──────── INPUT

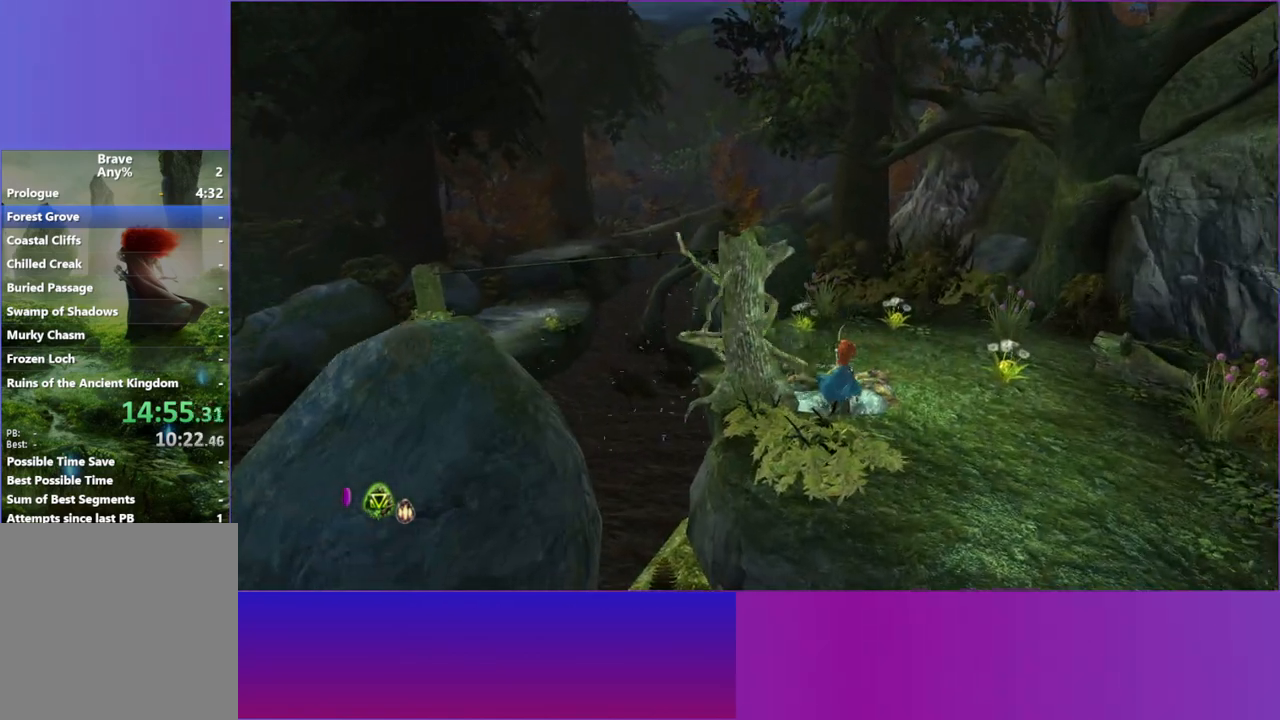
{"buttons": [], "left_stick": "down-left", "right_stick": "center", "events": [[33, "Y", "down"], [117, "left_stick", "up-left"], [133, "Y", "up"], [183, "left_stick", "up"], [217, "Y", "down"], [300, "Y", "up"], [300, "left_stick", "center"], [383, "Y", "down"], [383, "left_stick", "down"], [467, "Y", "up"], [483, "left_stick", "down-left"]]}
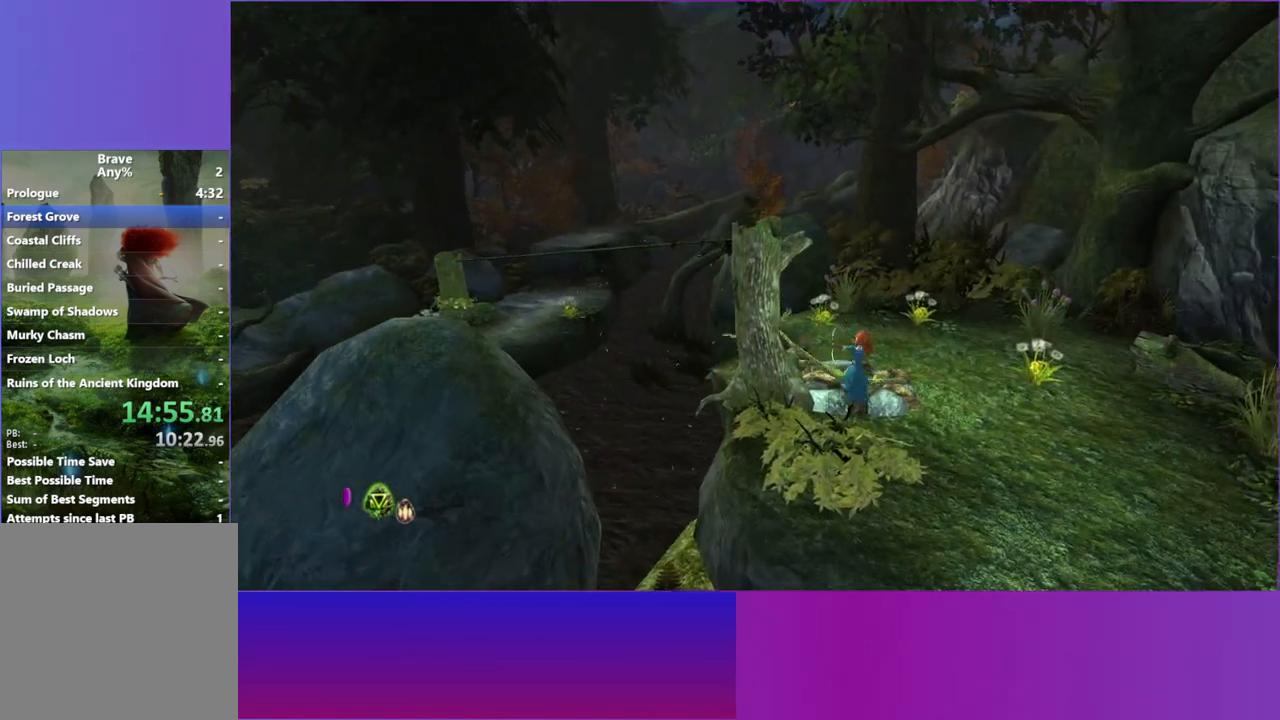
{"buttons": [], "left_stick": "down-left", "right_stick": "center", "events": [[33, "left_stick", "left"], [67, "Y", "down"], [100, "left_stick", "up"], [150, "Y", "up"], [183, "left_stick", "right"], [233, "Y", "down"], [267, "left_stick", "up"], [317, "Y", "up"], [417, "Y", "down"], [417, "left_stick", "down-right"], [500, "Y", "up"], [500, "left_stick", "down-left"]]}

────────────────
──────── INPUT

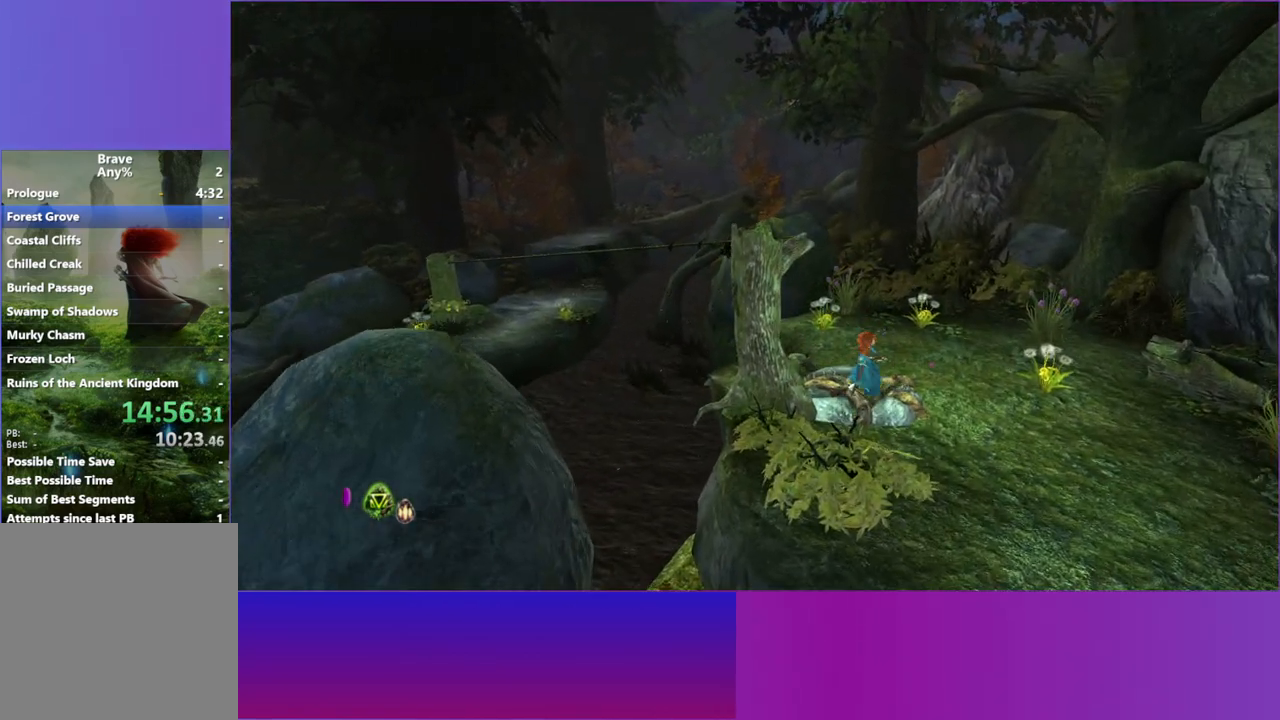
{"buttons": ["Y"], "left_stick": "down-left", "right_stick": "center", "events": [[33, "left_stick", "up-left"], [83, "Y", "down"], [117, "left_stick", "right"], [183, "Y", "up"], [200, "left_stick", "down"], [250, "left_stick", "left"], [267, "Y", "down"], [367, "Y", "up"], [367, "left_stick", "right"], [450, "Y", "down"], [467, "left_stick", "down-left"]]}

────────────────
──────── INPUT

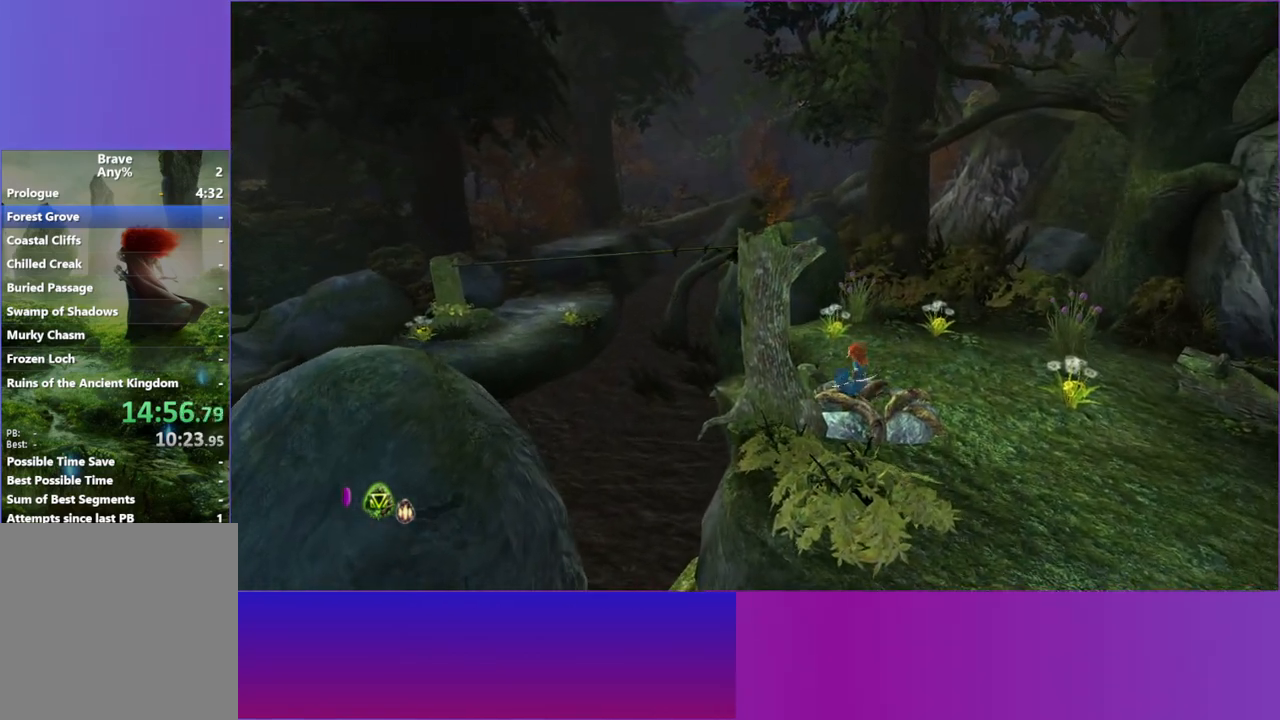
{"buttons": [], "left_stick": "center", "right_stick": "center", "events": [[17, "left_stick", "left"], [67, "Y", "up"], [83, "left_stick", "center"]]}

────────────────

§ **EXERCISE AIM**
Nothing but a number is expected: how many lines in the data above hold the word "down".

§ **RESULT OF THE TASK**
3